ASSIGNMENT:
Copy each line below that includes "password".

[[ TASK DATA open ]]

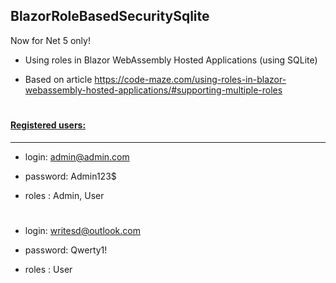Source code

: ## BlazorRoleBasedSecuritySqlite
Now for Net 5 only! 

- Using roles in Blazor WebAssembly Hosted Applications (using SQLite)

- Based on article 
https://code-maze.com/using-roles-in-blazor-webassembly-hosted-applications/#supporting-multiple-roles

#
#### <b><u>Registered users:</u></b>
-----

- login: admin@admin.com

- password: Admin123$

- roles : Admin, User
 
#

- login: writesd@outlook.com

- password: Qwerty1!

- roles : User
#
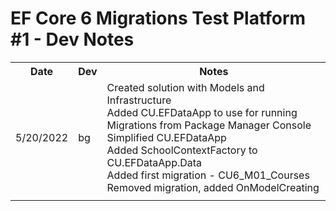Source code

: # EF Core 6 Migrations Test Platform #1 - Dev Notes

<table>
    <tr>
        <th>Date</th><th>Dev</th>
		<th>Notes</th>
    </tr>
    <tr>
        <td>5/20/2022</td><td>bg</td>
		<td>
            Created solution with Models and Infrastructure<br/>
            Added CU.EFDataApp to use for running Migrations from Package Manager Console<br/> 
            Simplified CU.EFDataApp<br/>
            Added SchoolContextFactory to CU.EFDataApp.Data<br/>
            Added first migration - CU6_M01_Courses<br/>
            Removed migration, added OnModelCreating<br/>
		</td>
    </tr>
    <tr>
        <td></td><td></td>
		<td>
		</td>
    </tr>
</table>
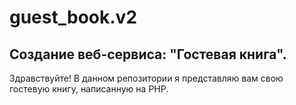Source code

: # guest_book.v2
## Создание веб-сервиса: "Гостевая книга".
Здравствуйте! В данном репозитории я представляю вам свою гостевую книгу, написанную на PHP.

[[ TASK DATA closed ]]

WRITTEN RESPONSE:
- password: Admin123$
- password: Qwerty1!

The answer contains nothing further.